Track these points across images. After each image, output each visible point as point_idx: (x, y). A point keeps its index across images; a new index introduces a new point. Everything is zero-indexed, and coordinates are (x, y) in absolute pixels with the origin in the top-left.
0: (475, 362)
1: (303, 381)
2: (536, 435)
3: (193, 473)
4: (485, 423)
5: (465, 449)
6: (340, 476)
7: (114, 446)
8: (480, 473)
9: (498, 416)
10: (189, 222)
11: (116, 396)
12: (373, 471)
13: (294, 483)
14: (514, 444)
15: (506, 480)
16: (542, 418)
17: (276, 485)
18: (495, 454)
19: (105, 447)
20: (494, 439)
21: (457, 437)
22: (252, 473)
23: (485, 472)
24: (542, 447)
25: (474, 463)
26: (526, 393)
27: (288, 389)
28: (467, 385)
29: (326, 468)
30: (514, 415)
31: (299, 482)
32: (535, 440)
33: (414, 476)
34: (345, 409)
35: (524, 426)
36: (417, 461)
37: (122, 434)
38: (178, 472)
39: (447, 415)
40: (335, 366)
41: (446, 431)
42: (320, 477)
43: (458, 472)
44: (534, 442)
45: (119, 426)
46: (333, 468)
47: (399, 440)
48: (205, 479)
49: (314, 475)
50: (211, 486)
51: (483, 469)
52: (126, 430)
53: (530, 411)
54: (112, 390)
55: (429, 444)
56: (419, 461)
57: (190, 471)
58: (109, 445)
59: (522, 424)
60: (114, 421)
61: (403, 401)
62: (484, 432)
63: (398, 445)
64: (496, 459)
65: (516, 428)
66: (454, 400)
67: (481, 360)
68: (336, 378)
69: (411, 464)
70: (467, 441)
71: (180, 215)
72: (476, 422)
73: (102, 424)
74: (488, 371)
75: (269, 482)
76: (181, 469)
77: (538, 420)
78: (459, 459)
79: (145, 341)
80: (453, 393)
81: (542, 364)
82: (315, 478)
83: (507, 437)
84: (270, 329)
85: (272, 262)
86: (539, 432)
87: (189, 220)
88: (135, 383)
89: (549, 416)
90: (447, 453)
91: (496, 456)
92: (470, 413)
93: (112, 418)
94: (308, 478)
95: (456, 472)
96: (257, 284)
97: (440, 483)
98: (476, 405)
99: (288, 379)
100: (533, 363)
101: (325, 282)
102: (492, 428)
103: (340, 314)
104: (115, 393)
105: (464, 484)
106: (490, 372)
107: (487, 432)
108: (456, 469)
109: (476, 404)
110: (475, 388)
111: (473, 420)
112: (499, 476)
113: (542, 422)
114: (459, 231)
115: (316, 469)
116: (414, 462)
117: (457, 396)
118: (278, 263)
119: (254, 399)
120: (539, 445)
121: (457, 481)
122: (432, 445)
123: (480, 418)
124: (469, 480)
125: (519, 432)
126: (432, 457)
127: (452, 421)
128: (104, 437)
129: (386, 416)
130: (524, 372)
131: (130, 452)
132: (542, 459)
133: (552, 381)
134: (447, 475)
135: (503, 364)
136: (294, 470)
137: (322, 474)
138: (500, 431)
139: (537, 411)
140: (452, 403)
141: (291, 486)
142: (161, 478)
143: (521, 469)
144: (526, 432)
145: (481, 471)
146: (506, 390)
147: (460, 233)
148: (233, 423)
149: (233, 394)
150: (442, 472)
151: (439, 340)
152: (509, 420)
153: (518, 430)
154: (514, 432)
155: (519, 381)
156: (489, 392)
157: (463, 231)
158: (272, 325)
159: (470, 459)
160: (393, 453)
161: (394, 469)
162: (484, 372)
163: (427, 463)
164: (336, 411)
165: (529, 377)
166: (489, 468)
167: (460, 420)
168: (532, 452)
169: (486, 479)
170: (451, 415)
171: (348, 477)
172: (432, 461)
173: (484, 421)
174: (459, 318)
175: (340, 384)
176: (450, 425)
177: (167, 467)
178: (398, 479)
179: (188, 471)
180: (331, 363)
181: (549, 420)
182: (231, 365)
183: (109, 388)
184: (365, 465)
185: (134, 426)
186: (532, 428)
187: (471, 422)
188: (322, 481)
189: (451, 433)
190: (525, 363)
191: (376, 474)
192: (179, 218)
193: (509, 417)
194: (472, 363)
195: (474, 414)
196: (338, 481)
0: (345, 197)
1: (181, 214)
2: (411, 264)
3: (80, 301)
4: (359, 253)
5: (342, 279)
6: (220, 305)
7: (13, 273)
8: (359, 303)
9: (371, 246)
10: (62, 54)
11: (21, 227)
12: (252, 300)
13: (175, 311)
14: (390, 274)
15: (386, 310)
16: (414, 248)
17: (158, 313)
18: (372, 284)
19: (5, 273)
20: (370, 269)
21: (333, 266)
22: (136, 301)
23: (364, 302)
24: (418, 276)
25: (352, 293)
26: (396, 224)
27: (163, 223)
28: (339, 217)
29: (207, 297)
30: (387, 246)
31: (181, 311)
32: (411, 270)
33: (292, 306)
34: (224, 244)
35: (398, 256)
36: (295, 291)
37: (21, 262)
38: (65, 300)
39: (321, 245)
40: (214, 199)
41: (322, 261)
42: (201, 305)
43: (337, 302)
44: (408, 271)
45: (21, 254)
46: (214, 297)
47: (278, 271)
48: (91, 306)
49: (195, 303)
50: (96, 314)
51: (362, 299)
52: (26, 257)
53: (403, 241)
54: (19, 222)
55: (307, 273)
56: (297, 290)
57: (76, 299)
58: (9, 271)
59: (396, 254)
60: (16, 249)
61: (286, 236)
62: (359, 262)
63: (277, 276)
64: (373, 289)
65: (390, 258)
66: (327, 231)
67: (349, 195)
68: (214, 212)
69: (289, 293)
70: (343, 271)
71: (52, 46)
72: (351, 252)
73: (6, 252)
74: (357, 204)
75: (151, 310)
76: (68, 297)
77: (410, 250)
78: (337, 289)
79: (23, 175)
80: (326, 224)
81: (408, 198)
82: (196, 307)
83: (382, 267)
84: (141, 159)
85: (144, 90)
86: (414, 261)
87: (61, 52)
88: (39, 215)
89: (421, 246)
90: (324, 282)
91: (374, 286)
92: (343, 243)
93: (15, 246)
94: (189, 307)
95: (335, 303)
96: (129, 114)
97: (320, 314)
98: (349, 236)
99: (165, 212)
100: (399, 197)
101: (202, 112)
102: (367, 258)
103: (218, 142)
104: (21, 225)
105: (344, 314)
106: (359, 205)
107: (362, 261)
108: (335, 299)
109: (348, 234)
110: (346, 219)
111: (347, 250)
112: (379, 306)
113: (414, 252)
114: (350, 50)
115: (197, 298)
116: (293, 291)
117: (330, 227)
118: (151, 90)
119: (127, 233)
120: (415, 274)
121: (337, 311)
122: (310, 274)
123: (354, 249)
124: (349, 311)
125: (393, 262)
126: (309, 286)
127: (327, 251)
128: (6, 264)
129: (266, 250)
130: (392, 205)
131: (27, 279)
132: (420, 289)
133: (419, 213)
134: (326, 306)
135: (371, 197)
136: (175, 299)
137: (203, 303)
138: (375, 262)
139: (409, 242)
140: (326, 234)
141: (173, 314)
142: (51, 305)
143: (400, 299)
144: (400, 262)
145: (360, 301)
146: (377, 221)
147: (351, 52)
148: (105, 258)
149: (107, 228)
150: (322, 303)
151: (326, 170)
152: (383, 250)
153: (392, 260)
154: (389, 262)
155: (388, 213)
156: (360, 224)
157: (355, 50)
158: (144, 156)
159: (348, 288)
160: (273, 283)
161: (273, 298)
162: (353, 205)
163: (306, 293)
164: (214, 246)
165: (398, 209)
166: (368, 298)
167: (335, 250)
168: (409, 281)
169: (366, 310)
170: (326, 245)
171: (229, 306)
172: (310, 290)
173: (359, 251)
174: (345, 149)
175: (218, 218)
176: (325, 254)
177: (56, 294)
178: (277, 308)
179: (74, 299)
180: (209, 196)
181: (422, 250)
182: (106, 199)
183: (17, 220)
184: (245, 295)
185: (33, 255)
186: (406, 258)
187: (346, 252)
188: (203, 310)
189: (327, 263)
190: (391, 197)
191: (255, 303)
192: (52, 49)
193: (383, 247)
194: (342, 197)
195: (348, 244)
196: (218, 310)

□ □ □

**Task prompt:** Reproduce verbatim the lines of the data above, from the first line through the line containing "40: (335, 366)", both inclusive.

**Answer section:**
Track these points across images. After each image, output each visible point as point_idx: (x, y). A point keeps its index across images; a new index introduces a new point. Everything is zero-indexed, and coordinates are (x, y) in absolute pixels with the origin in the top-left.
0: (475, 362)
1: (303, 381)
2: (536, 435)
3: (193, 473)
4: (485, 423)
5: (465, 449)
6: (340, 476)
7: (114, 446)
8: (480, 473)
9: (498, 416)
10: (189, 222)
11: (116, 396)
12: (373, 471)
13: (294, 483)
14: (514, 444)
15: (506, 480)
16: (542, 418)
17: (276, 485)
18: (495, 454)
19: (105, 447)
20: (494, 439)
21: (457, 437)
22: (252, 473)
23: (485, 472)
24: (542, 447)
25: (474, 463)
26: (526, 393)
27: (288, 389)
28: (467, 385)
29: (326, 468)
30: (514, 415)
31: (299, 482)
32: (535, 440)
33: (414, 476)
34: (345, 409)
35: (524, 426)
36: (417, 461)
37: (122, 434)
38: (178, 472)
39: (447, 415)
40: (335, 366)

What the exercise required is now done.